Leasing traction intact
Due to its short portfolio WALE of 1.1 years, SASSR started off the year with 63.6% of leases by GRI expiring in FY22. Despite the macroeconomic uncertainties, tenant sentiment appeared upbeat as 14.7% of GRI has been de-risked as at 1H22, with precommitments received for 92.6% of the remaining 48.9%. Portfolio occupancy improved qoq from 95.4% to 96.0% due to higher occupancy at Bishan (+3.6ppts) and Hefei (+0.8ppts), which offset a 0.7ppt occupancy decline at Kunming. Occupancy at Liangjiang
remained high at 100%.
Diversification of loan maturity to further strengthen balance sheet
SASSR’s lumpy debt expiry will see c.S$511m or 100% of loans maturing in May 23. We understand that management is in negotiations with new and existing lenders to refinance the loans into two maturity dates, thereby diversifying its loan maturity profile. Offshore loans account for 47% of borrowings, of which 40% of (or c.19% of total borrowings) are hedged on fixed rates.
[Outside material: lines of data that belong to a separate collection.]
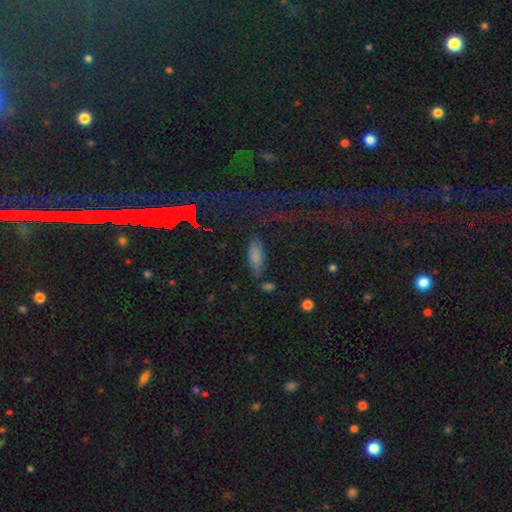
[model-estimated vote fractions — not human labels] The model was most divided on "how rounded": in between: 60%, cigar-shaped: 37%, round: 3%. More confident: smooth or featured — smooth (73%); merging — none (67%).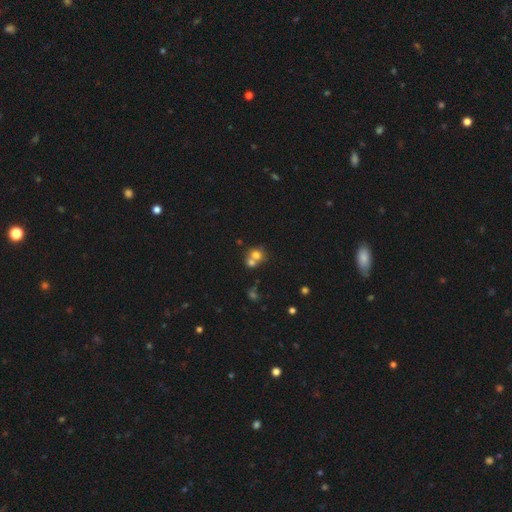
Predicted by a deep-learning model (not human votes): Smooth or featured: smooth — 69% (featured or disk — 17%)
How rounded: round — 77% (in between — 22%)
Merging: merger — 57% (none — 33%)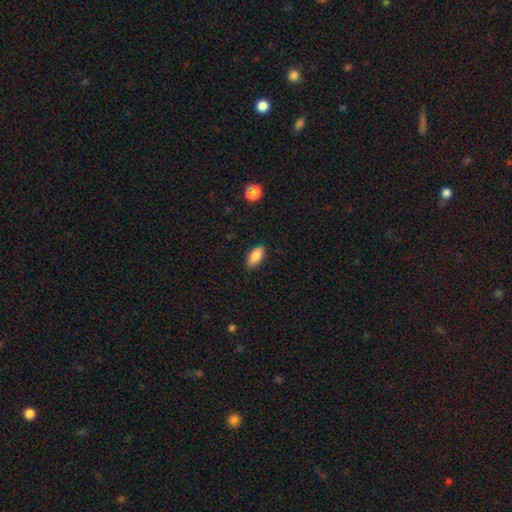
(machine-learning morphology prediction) Smooth or featured: smooth — 85% (featured or disk — 8%)
How rounded: in between — 90% (cigar-shaped — 7%)
Merging: none — 83% (minor disturbance — 14%)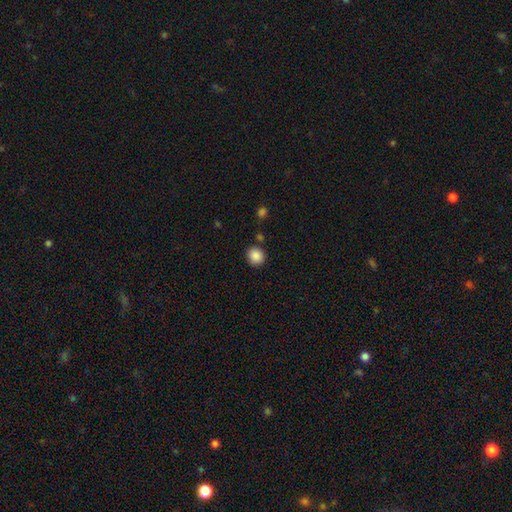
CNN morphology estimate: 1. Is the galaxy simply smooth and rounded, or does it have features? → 88% smooth, 9% star or artifact, 3% featured or disk.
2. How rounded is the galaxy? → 82% round, 17% in between, 1% cigar-shaped.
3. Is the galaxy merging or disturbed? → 84% none, 9% minor disturbance, 4% merger, 3% major disturbance.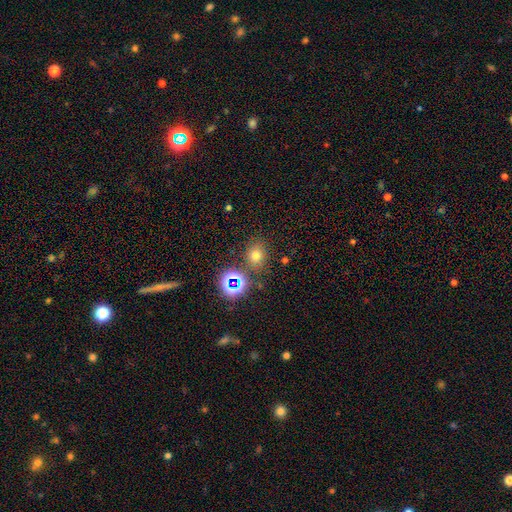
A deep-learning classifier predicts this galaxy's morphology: Smooth or featured? smooth (67%)
How rounded? round (69%)
Merging? none (79%)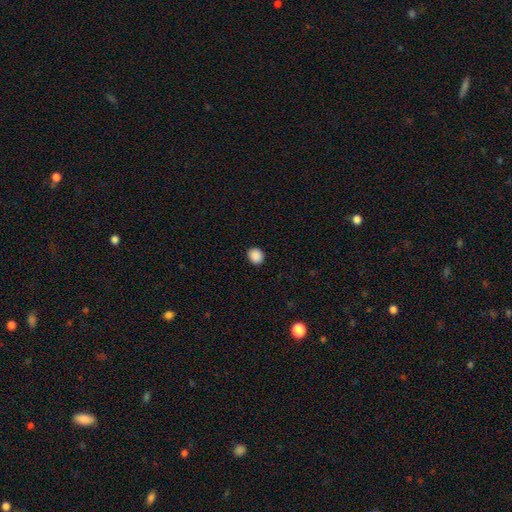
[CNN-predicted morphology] smooth-or-featured: smooth: 89% | star or artifact: 9% | featured or disk: 2%
  how-rounded: round: 72% | in between: 28% | cigar-shaped: 1%
  merging: none: 91% | minor disturbance: 6% | major disturbance: 2% | merger: 1%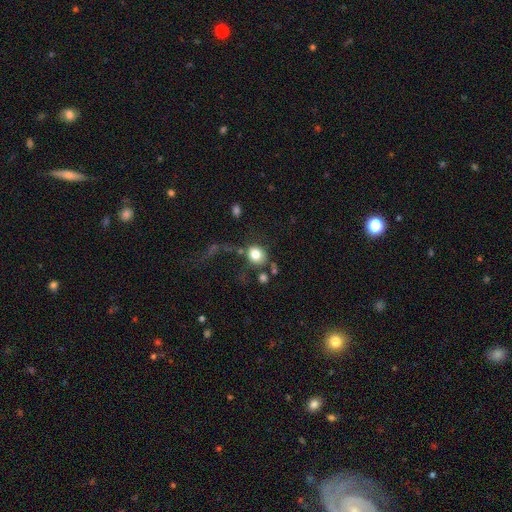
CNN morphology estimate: smooth-or-featured: smooth: 76% | featured or disk: 12% | star or artifact: 12%
  how-rounded: round: 78% | in between: 21% | cigar-shaped: 1%
  merging: none: 48% | major disturbance: 23% | minor disturbance: 14% | merger: 14%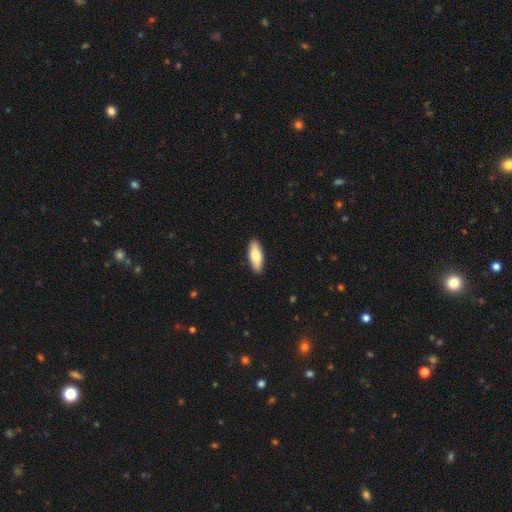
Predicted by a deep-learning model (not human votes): Smooth or featured? Predicted: smooth (p=0.76). How rounded? Predicted: in between (p=0.75). Merging? Predicted: none (p=0.89).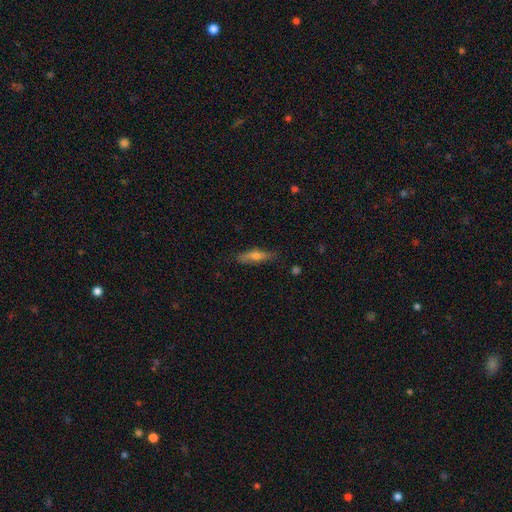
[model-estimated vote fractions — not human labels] This appears to be a smooth galaxy with no disk features (55%) that is cigar-shaped (73%). Merging: none (80%).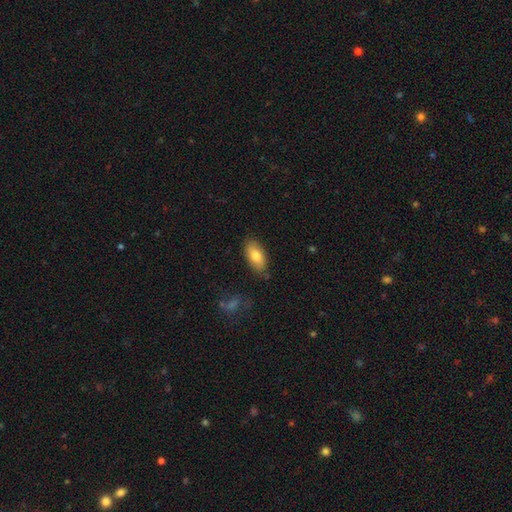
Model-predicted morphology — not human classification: A smooth galaxy with no disk features (79%) that is in between round and cigar-shaped (91%). Merging: none (81%).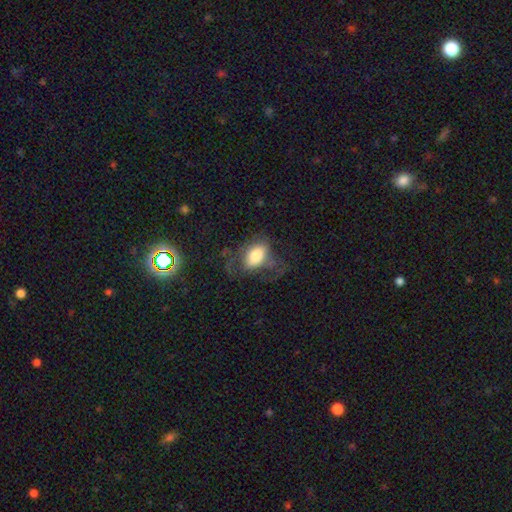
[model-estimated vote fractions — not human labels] Smooth or featured?
  - smooth: 66% *
  - featured or disk: 25%
  - star or artifact: 9%
How rounded?
  - in between: 87% *
  - round: 11%
  - cigar-shaped: 2%
Merging?
  - major disturbance: 39% *
  - none: 36%
  - minor disturbance: 23%
  - merger: 3%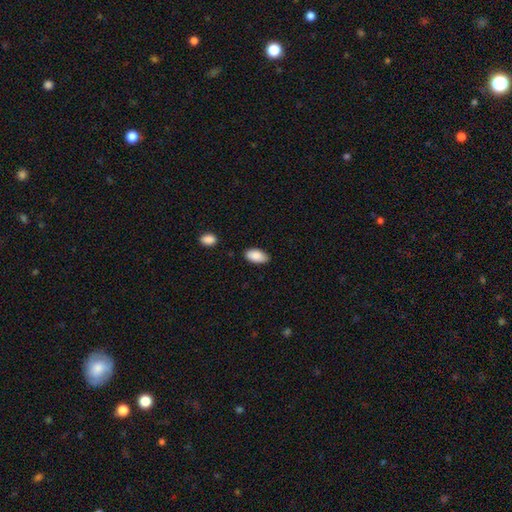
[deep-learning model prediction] Overall: smooth (88%). How rounded: in between (94%). Merging: none (80%).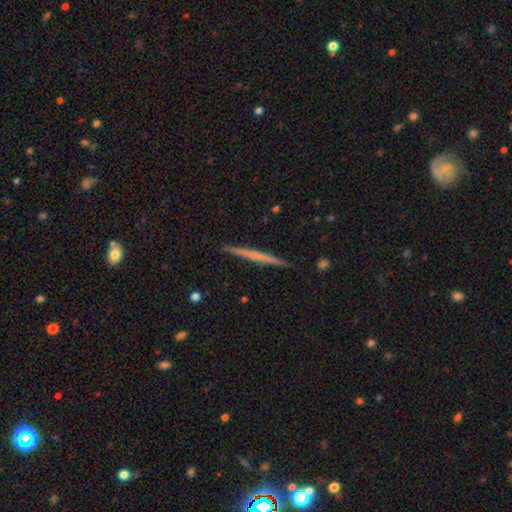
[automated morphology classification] Smooth or featured? Predicted: featured or disk (p=0.53). Edge-on disk? Predicted: yes (p=0.98). Edge-on bulge? Predicted: none (p=0.83). Merging? Predicted: none (p=0.92).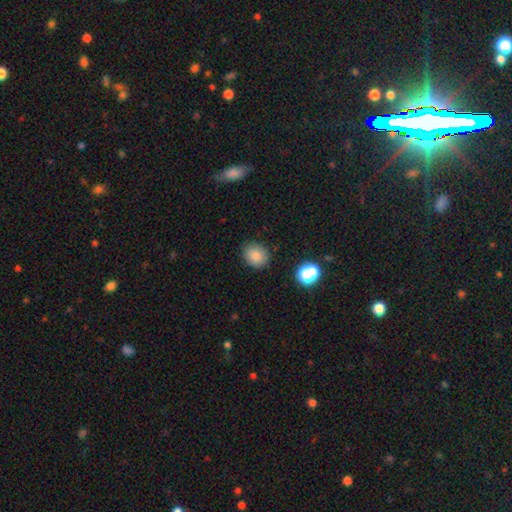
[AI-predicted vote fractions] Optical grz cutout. It shows a smooth galaxy with no disk features (83%) that is round (69%). Merging: none (85%).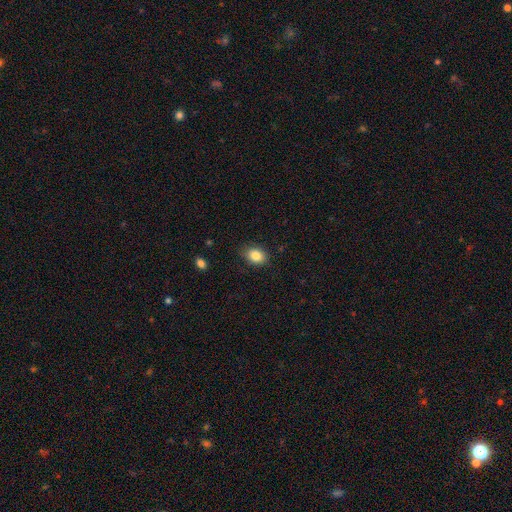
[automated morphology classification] Smooth or featured? smooth (85%)
How rounded? in between (71%)
Merging? none (83%)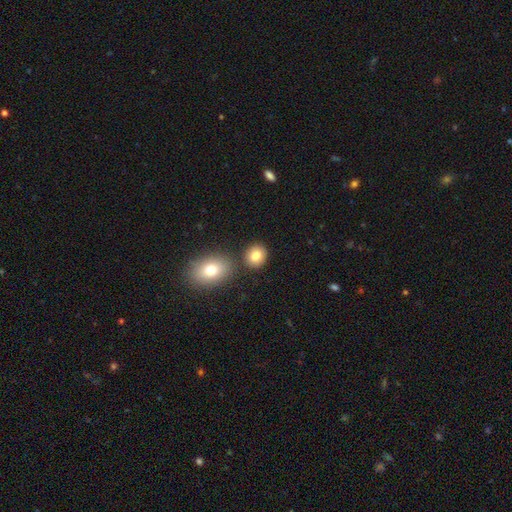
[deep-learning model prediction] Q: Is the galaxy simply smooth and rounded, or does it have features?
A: smooth — 83%.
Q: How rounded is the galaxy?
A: round — 66%.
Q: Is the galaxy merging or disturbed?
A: none — 77%.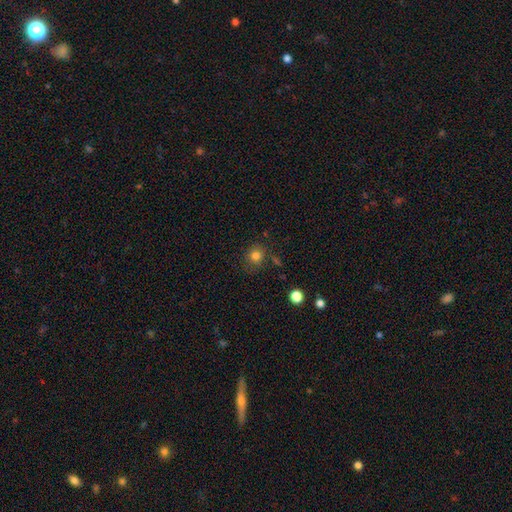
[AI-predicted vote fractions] smooth 81%, star or artifact 13%, featured or disk 6%. Down the decision tree: how rounded — round (84%); merging — none (78%).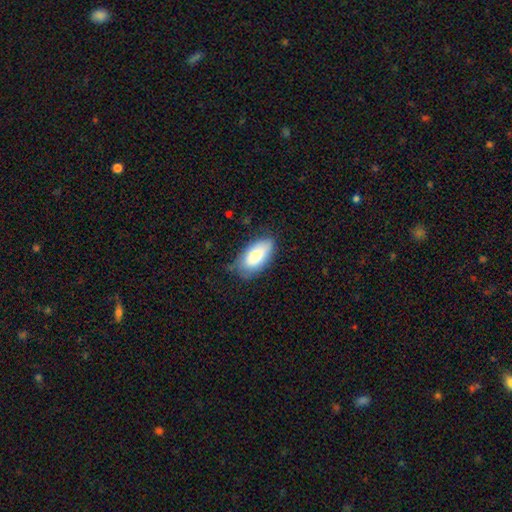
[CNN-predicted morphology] smooth-or-featured: smooth: 80% | featured or disk: 14% | star or artifact: 7%
  how-rounded: in between: 93% | cigar-shaped: 5% | round: 3%
  merging: none: 69% | minor disturbance: 25% | major disturbance: 4% | merger: 1%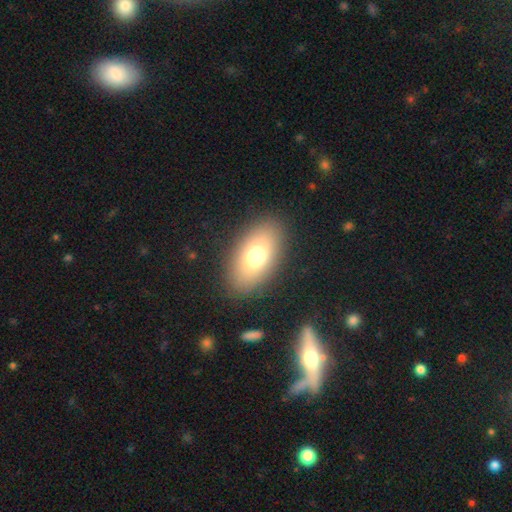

Management does not intend to hedge the onshore Rmb-denominated loans given the supportive monetary policy in China, which could see interest rates declining in the near-term. SASSR’s low gearing of 26.5% translates to a sizeable c.S$650m debt headroom, to an assumed 45% gearing, while interest coverage ratio is healthy at 5.0x. SASSR has identified potential acquisition targets, within its sponsor portfolio, to drive inorganic growth. We believe, in view of SASSR’s debt headroom, that any potential fundraising is unlikely to be sizeable, in our view.
Reiterate Add with unchanged DDM-based TP of S$1.06
We keep our FY22-24F DPU estimates unchanged and maintain our DDM-based TP of S$1.06. Upside risks include better-than-projected tenant sales and accretive acquisitions. Downside risks: slowdown in discretionary consumption.